• Task to complete: Going through the entries below, copy out each line that contains "veck".

(Items from a data source)
####################
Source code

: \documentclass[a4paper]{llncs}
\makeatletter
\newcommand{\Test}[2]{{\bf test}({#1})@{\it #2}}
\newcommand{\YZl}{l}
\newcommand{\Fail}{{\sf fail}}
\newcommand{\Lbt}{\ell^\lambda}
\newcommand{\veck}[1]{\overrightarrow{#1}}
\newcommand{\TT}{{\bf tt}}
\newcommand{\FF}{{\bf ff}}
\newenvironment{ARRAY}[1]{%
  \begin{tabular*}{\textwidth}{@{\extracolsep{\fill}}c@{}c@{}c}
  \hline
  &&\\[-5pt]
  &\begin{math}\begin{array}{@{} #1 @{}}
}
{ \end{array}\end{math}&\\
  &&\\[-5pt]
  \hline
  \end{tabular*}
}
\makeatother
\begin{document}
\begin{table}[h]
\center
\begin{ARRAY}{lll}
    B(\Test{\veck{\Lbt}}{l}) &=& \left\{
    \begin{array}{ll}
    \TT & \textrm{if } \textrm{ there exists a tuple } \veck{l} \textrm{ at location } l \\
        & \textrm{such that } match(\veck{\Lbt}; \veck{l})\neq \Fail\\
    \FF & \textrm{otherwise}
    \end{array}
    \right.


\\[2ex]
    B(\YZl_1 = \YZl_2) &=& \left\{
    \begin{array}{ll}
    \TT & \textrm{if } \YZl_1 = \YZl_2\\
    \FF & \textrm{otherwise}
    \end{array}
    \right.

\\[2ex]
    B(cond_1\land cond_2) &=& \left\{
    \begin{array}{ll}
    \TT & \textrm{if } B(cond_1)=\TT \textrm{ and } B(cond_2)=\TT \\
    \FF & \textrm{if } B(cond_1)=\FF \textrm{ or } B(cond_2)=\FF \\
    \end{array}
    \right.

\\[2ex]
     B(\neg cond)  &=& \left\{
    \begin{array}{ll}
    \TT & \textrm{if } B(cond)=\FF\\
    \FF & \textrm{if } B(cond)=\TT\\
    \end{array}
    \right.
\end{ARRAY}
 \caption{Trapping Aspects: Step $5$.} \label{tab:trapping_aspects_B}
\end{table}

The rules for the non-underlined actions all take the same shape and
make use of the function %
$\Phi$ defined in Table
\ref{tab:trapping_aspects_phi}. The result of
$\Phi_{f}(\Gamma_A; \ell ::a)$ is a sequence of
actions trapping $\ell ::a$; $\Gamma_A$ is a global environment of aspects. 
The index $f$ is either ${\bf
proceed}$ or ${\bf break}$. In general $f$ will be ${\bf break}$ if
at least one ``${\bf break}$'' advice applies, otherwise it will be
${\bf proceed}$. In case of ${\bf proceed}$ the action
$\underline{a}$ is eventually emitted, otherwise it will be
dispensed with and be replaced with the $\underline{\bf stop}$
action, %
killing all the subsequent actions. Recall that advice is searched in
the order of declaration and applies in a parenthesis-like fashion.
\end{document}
####################
• Result of the exercise:
\newcommand{\veck}[1]{\overrightarrow{#1}}
    B(\Test{\veck{\Lbt}}{l}) &=& \left\{
    \TT & \textrm{if } \textrm{ there exists a tuple } \veck{l} \textrm{ at location } l \\
        & \textrm{such that } match(\veck{\Lbt}; \veck{l})\neq \Fail\\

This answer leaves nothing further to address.